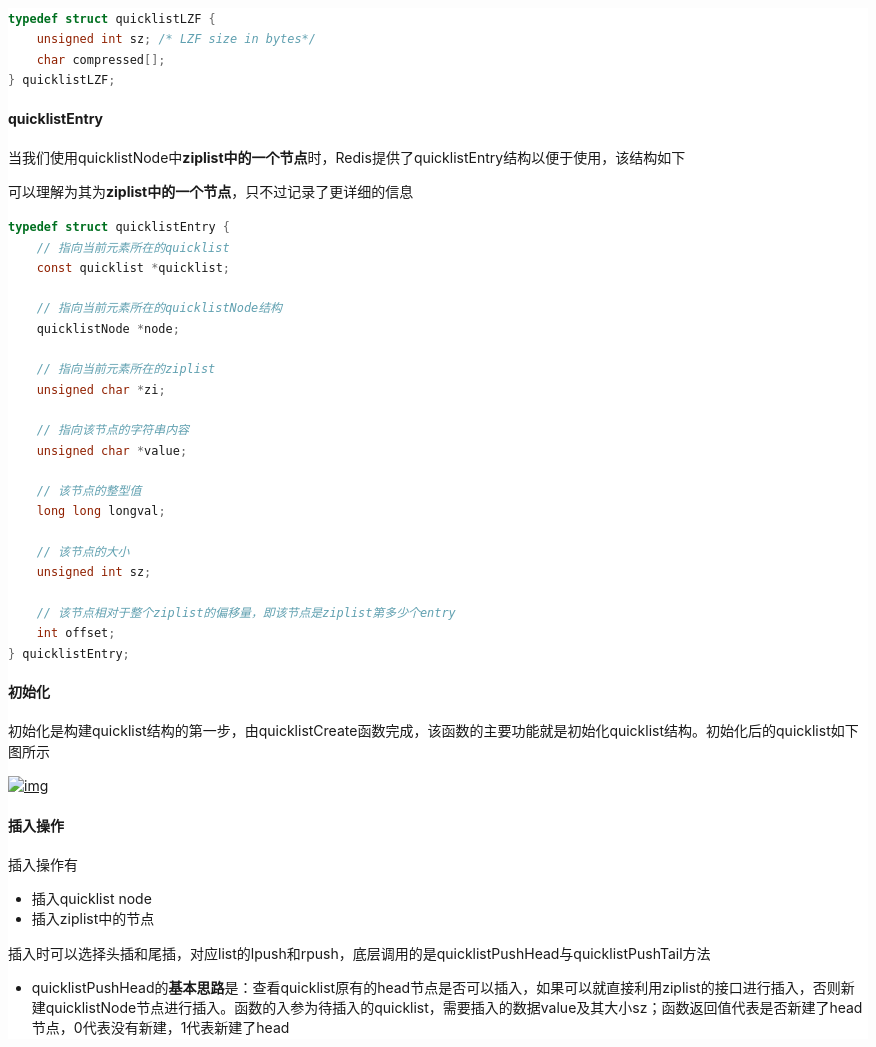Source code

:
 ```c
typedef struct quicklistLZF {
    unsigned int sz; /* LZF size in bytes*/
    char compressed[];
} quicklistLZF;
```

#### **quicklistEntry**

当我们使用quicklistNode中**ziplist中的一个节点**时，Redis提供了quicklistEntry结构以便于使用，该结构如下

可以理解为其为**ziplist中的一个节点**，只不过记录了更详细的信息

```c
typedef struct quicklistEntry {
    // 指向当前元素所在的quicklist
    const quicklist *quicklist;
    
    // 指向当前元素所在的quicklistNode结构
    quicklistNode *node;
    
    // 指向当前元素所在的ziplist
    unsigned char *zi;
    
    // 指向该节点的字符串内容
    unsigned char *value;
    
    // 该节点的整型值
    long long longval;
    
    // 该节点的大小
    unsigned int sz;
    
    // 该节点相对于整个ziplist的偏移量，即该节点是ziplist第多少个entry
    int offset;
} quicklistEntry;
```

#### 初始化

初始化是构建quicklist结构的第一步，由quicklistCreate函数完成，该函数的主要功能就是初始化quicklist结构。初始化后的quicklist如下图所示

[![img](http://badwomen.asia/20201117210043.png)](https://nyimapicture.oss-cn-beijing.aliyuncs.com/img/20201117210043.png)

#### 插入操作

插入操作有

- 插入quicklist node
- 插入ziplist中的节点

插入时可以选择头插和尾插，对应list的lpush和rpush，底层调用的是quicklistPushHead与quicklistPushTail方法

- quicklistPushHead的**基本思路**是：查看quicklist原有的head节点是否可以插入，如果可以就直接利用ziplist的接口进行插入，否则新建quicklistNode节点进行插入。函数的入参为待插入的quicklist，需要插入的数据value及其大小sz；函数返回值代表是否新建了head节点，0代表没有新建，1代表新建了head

______________________________

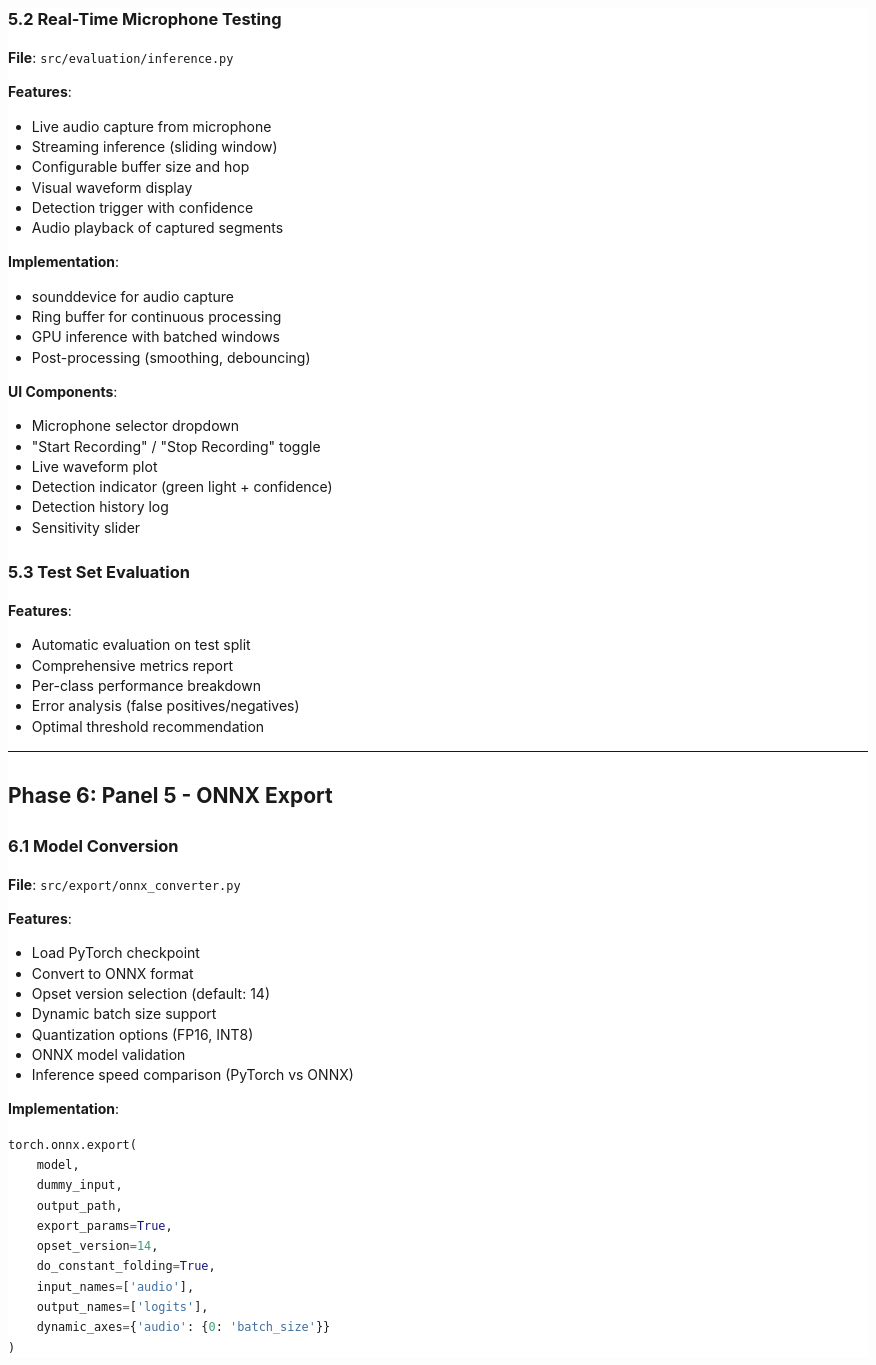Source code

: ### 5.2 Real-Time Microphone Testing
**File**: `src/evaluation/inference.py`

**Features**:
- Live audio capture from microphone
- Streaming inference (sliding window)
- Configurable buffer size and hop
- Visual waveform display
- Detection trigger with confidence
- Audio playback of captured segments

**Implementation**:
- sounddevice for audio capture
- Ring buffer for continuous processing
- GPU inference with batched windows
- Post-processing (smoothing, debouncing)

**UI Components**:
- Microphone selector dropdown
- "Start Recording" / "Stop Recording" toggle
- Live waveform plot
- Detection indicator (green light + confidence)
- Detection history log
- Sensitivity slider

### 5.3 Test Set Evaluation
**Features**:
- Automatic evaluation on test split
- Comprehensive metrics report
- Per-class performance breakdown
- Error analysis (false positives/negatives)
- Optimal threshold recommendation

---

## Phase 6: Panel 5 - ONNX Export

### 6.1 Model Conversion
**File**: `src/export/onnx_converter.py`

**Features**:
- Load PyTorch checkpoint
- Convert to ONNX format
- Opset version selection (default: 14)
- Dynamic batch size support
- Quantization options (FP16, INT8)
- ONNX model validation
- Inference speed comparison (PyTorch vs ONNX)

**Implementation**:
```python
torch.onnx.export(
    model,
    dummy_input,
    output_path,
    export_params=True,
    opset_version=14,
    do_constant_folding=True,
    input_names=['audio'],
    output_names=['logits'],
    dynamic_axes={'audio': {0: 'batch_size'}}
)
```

______________________________

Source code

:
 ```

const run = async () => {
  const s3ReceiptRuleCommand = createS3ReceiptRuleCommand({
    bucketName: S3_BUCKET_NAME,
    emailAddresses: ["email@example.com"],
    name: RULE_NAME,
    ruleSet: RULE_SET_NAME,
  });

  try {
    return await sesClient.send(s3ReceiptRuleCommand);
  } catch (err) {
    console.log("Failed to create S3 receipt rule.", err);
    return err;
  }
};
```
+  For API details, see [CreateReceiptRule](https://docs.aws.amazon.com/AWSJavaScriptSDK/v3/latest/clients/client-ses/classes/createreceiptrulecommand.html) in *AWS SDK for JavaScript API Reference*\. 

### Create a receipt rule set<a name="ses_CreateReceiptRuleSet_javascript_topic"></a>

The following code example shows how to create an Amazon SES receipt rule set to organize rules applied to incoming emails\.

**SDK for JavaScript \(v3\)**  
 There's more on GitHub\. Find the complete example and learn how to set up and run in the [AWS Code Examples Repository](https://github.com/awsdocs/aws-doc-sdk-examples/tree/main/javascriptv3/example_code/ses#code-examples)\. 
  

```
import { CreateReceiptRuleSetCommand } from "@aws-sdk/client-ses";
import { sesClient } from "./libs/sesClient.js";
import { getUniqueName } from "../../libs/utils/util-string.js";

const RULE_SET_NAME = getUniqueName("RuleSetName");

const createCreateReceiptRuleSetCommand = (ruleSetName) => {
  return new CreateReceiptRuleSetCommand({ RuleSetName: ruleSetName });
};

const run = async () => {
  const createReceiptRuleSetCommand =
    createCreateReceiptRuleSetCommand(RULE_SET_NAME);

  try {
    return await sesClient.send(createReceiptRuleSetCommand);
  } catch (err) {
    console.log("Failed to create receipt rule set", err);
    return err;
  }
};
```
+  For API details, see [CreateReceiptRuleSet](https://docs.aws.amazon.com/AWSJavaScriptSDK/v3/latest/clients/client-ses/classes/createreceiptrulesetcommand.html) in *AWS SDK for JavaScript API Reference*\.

______________________________

■ **REQUIREMENT**: Looking at the records above, tally the lines holding "Live" and reply with that number only.

■ **WRITTEN RESPONSE**: 2